• _Work task_:
What follows is a set of records; copy all of it exactly.

[Data section Boundary: Start]

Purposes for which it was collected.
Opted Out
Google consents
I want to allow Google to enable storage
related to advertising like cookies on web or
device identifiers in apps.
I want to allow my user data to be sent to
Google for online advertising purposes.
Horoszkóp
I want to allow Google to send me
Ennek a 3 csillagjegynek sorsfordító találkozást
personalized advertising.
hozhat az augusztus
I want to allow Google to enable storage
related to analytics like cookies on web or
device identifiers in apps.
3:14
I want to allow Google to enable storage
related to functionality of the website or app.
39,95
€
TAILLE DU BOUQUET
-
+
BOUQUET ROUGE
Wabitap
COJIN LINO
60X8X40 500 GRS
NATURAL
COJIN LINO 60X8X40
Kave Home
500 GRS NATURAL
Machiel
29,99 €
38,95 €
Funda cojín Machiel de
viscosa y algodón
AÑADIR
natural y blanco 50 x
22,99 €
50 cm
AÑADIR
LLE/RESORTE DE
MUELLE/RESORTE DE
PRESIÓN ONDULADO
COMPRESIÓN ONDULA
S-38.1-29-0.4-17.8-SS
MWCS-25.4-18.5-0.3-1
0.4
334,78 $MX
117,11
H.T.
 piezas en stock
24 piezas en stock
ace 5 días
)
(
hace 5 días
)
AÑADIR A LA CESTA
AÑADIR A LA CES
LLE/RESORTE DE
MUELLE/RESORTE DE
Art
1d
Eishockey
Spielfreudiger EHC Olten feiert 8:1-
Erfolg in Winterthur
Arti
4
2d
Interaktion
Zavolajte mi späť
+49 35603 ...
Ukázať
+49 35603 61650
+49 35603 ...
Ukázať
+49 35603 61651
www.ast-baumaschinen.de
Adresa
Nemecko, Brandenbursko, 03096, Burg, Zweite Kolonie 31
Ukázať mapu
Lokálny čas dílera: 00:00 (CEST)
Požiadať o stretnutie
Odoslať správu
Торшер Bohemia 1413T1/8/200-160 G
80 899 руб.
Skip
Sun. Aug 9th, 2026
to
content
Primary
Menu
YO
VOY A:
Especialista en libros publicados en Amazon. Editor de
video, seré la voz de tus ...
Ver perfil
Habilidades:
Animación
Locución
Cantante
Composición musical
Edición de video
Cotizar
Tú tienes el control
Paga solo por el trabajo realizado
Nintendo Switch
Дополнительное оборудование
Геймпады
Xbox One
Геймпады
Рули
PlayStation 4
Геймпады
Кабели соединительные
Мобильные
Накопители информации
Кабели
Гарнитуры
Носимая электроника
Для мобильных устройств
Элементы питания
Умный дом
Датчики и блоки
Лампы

[Data section Boundary: End]

• _Finished task_:
Purposes for which it was collected.
Opted Out
Google consents
I want to allow Google to enable storage
related to advertising like cookies on web or
device identifiers in apps.
I want to allow my user data to be sent to
Google for online advertising purposes.
Horoszkóp
I want to allow Google to send me
Ennek a 3 csillagjegynek sorsfordító találkozást
personalized advertising.
hozhat az augusztus
I want to allow Google to enable storage
related to analytics like cookies on web or
device identifiers in apps.
3:14
I want to allow Google to enable storage
related to functionality of the website or app.
39,95
€
TAILLE DU BOUQUET
-
+
BOUQUET ROUGE
Wabitap
COJIN LINO
60X8X40 500 GRS
NATURAL
COJIN LINO 60X8X40
Kave Home
500 GRS NATURAL
Machiel
29,99 €
38,95 €
Funda cojín Machiel de
viscosa y algodón
AÑADIR
natural y blanco 50 x
22,99 €
50 cm
AÑADIR
LLE/RESORTE DE
MUELLE/RESORTE DE
PRESIÓN ONDULADO
COMPRESIÓN ONDULA
S-38.1-29-0.4-17.8-SS
MWCS-25.4-18.5-0.3-1
0.4
334,78 $MX
117,11
H.T.
 piezas en stock
24 piezas en stock
ace 5 días
)
(
hace 5 días
)
AÑADIR A LA CESTA
AÑADIR A LA CES
LLE/RESORTE DE
MUELLE/RESORTE DE
Art
1d
Eishockey
Spielfreudiger EHC Olten feiert 8:1-
Erfolg in Winterthur
Arti
4
2d
Interaktion
Zavolajte mi späť
+49 35603 ...
Ukázať
+49 35603 61650
+49 35603 ...
Ukázať
+49 35603 61651
www.ast-baumaschinen.de
Adresa
Nemecko, Brandenbursko, 03096, Burg, Zweite Kolonie 31
Ukázať mapu
Lokálny čas dílera: 00:00 (CEST)
Požiadať o stretnutie
Odoslať správu
Торшер Bohemia 1413T1/8/200-160 G
80 899 руб.
Skip
Sun. Aug 9th, 2026
to
content
Primary
Menu
YO
VOY A:
Especialista en libros publicados en Amazon. Editor de
video, seré la voz de tus ...
Ver perfil
Habilidades:
Animación
Locución
Cantante
Composición musical
Edición de video
Cotizar
Tú tienes el control
Paga solo por el trabajo realizado
Nintendo Switch
Дополнительное оборудование
Геймпады
Xbox One
Геймпады
Рули
PlayStation 4
Геймпады
Кабели соединительные
Мобильные
Накопители информации
Кабели
Гарнитуры
Носимая электроника
Для мобильных устройств
Элементы питания
Умный дом
Датчики и блоки
Лампы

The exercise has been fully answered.